Another way to quickly bore and confuse Gherkin consumers? Insert unnecessary incidental details into a step definition. If we are testing authentication we might write things like:
When I log in as "email@example.com" with password "l0ck3d!"
Because that’s the data the login form accepts. But does it matter? Compare to this:
When I log in as "firstname.lastname@example.org"
Clarity is important. See how many incidental details can be removed, while retaining the scenario’s meaning. Is it important who we are? Are we testing anything about Dave specifically? How about this:
When I log in
Every effort should be made to pare down steps. When in doubt go with plain English. Get the scenario itself down the the magic number of three steps, i.e. “Given”, “When”, “Then”. Even the “Given” step can be extraneous. Eliminate the incidental!
Where should the programming be done?
Michael likened a step definition to an programming interface. We only need to have an idea of what the step does, we don’t care about the implementation (how it is done). But, because steps can act like functions that pull and apply parameters, the trap is often to move logic into them, and to use them like methods.
Cucumber is not a programming language. At every point the tendency should be to move logic and variables into the implementation and out of the steps themselves. Even the first scenario example introduces coupling between steps, it just does it on the Gherkin side instead of the Ruby side. Even though Cucumber supports it, do not call steps from steps in the implementation, call Ruby methods from steps.
In Cucumber, a developer should resist the temptation to always reuse. Don’t always sift through the step definition files to locate the existing step that already does the thing you are trying to do. One should write the step with the language that makes sense for the scenario.
On the other hand don’t fall into this trap:
When I sign in When I login When I authenticate
This is bad. You still need to work towards ubiquitous language. There is no increase of communication or context that rationalizes three different steps for the same login action.
It’s a balance thing. Remember, programming concepts are not our first priority here. The first priority with Cucumber is communication. Sometimes there are better ways to communicate the same functionality, depending on the context. In these cases, it’s best to avoid shoehorning the language of an existing step into a feature, just for the sake of re-use.
Is there a good way to organize step definitions?
Because you’re dealing with a big mess of globally applicable step definitions, it can be painful to locate any one implementation. Grepping seemed to be my goto method for locating step definitions, but I just verified that ctags in vim does the trick quite nicely.

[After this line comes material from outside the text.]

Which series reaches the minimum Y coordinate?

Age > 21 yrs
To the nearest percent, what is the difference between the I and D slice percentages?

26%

Still, it’s never clear exactly how to organize steps and features, or where to find them when you come onto a project.
If there’s a Gaslight convention, it’s to organize step definitions by domain object or concept, and features by user role. In this way, it’s easier to answer the question “what are the things this user can do”?
Our favorite new pattern here at Gaslight is the Page Object. Page Objects are a way to in step implementations to encapsulate step code into classes that provide an interface for creating test objects and interacting with the UI. The results are vastly simplified step definitions and better code organization.

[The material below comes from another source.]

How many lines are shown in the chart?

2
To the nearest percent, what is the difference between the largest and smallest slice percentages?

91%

Page Objects are probably a topic that warrant their own blog post. Until then I invite you to read up on them here.
Working with Cucumber and writing Gherkin are skills unto themselves, with best practices that can seem antithetical to those that define good software engineering. That is because the real goal of these tools is not testing. Cucumber and Gherkin are about communication and stakeholder engagement, and should be implemented with those goals in mind, first and foremost.